= Marco Di Tillo =

Marco Di Tillo was born in Rome in 1951. He is married and has three sons. He graduated in Psychology and is a Radio and TV personality, film director, novelist, historical fiction, comic strips, adventure books and fairy tales.

==Biography==
He frequented Cineclub Roma with Nanni Moretti and Andrea Garibaldi.
He started working for Radio Rai. He wrote Amore vuol dire together with Nanni Loy and Annabella Cerliani, Che giorno era quel giorno? together with Massimo Guglielmi, Il Guastafeste with Massimo Giuliani and Un'invenzione chiamata disco with Marco Ferrante.

He wrote the telefilm Cercai l'amor (Italian Rai). In 1983, he started to work for TV programs like Forte Fortissimo with Piero Chiambretti and Corinne Cléry, Il sabato dello Zecchino with Topo Gigio, Spazio Aperto, Bellezza e dintorni, Regali di Natale, Ciao Italia with Sydne Rome and Maria Teresa Ruta, Una giornata frizzante with Nino Manfredi, Pomeriggio sul Due with Giulia Fossà, Scrupoli with Enza Sampò.

In 1988, he directed the thriller for children Operazione Pappagallo (Operation Parrot), written with Piero Chiambretti and Claudio Delle Fratte and interpreted by Leo Gullotta, Nicola Pistoia, Siusy Blady, Tiberio Murgia, Didi Perego, Carlotta Leonori.

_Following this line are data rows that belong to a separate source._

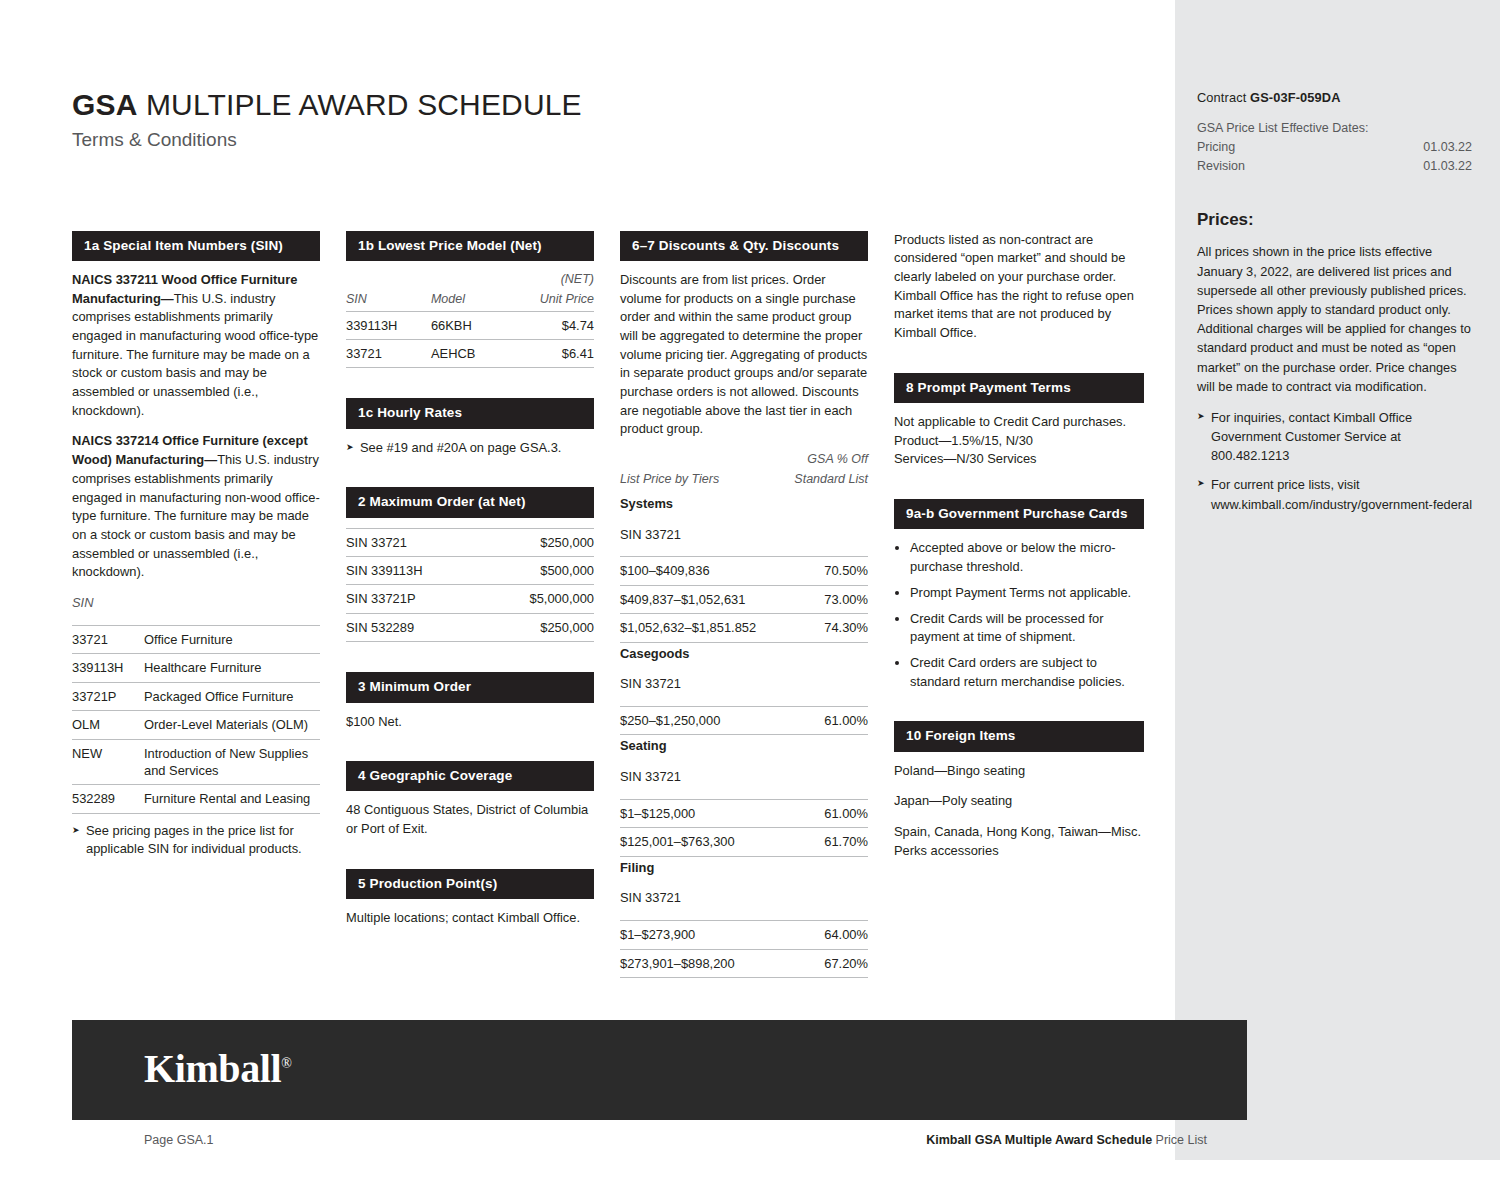Contract GS-03F-059DA
GSA Price List Effective Dates:
Pricing 01.03.22
Revision 01.03.22
Prices:
All prices shown in the price lists effective January 3, 2022, are delivered list prices and supersede all other previously published prices. Prices shown apply to standard product only. Additional charges will be applied for changes to standard product and must be noted as “open market” on the purchase order. Price changes will be made to contract via modification.
For inquiries, contact Kimball Office Government Customer Service at 800.482.1213
For current price lists, visit www.kimball.com/industry/government-federal
GSA MULTIPLE AWARD SCHEDULE
Terms & Conditions
1a Special Item Numbers (SIN)
NAICS 337211 Wood Office Furniture Manufacturing—This U.S. industry comprises establishments primarily engaged in manufacturing wood office-type furniture. The furniture may be made on a stock or custom basis and may be assembled or unassembled (i.e., knockdown).
NAICS 337214 Office Furniture (except Wood) Manufacturing—This U.S. industry comprises establishments primarily engaged in manufacturing non-wood office-type furniture. The furniture may be made on a stock or custom basis and may be assembled or unassembled (i.e., knockdown).
SIN
| 33721 | Office Furniture |
| 339113H | Healthcare Furniture |
| 33721P | Packaged Office Furniture |
| OLM | Order-Level Materials (OLM) |
| NEW | Introduction of New Supplies and Services |
| 532289 | Furniture Rental and Leasing |
See pricing pages in the price list for applicable SIN for individual products.
1b Lowest Price Model (Net)
| | (NET) |
| --- | --- |
| SIN | Model | Unit Price |
| 339113H | 66KBH | $4.74 |
| 33721 | AEHCB | $6.41 |
1c Hourly Rates
See #19 and #20A on page GSA.3.
2 Maximum Order (at Net)
| SIN 33721 | $250,000 |
| SIN 339113H | $500,000 |
| SIN 33721P | $5,000,000 |
| SIN 532289 | $250,000 |
3 Minimum Order
$100 Net.
4 Geographic Coverage
48 Contiguous States, District of Columbia or Port of Exit.
5 Production Point(s)
Multiple locations; contact Kimball Office.
6–7 Discounts & Qty. Discounts
Discounts are from list prices. Order volume for products on a single purchase order and within the same product group will be aggregated to determine the proper volume pricing tier. Aggregating of products in separate product groups and/or separate purchase orders is not allowed. Discounts are negotiable above the last tier in each product group.
| | GSA % Off |
| --- | --- |
| List Price by Tiers | Standard List |
Systems
SIN 33721
| $100–$409,836 | 70.50% |
| $409,837–$1,052,631 | 73.00% |
| $1,052,632–$1,851.852 | 74.30% |
Casegoods
SIN 33721
| $250–$1,250,000 | 61.00% |
Seating
SIN 33721
| $1–$125,000 | 61.00% |
| $125,001–$763,300 | 61.70% |
Filing
SIN 33721
| $1–$273,900 | 64.00% |
| $273,901–$898,200 | 67.20% |
Products listed as non-contract are considered “open market” and should be clearly labeled on your purchase order. Kimball Office has the right to refuse open market items that are not produced by Kimball Office.
8 Prompt Payment Terms
Not applicable to Credit Card purchases.
Product—1.5%/15, N/30
Services—N/30 Services
9a-b Government Purchase Cards
Accepted above or below the micro-purchase threshold.
Prompt Payment Terms not applicable.
Credit Cards will be processed for payment at time of shipment.
Credit Card orders are subject to standard return merchandise policies.
10 Foreign Items
Poland—Bingo seating
Japan—Poly seating
Spain, Canada, Hong Kong, Taiwan—Misc. Perks accessories
Kimball®
Page GSA.1
Kimball GSA Multiple Award Schedule Price List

He wrote the novels for young readersIl giovane cavaliere, Tre ragazzi ed il Sultano, "Il ladro di Picasso", "Due ragazzi nella Firenze dei Medici",Mamma Natale, Mamma Natale ed i Pirati and the travel books Rome for two and Walkin' Rome.

In 2000, he wrote and directed the comedy movie Un anno in campagna (One year in the Countryside) starring Francesca Antonelli, Yari Gugliucci, Giulio Di Mauro, Enzo Cardogna, Ludovica Modugno.

He wrote also texts to comics, such as I grandi del calcio (Football Stars), I grandi del jazz (Jazz Stars), I grandi del cinema (Movie Stars), Yeti (strip), Piero (strip), Hans & Chica (adventure).
He wrote italian detective books as " Destini di sangue ", " Dodici Giugno ", "Il palazzo del freddo", "Tutte le strade portano a Genova", "Omicidio all'Acquario di Genova".
He published in Us the historical thriller "The other Eisenhower" (Webster House Publishing) written with the American partner Augustine Campana.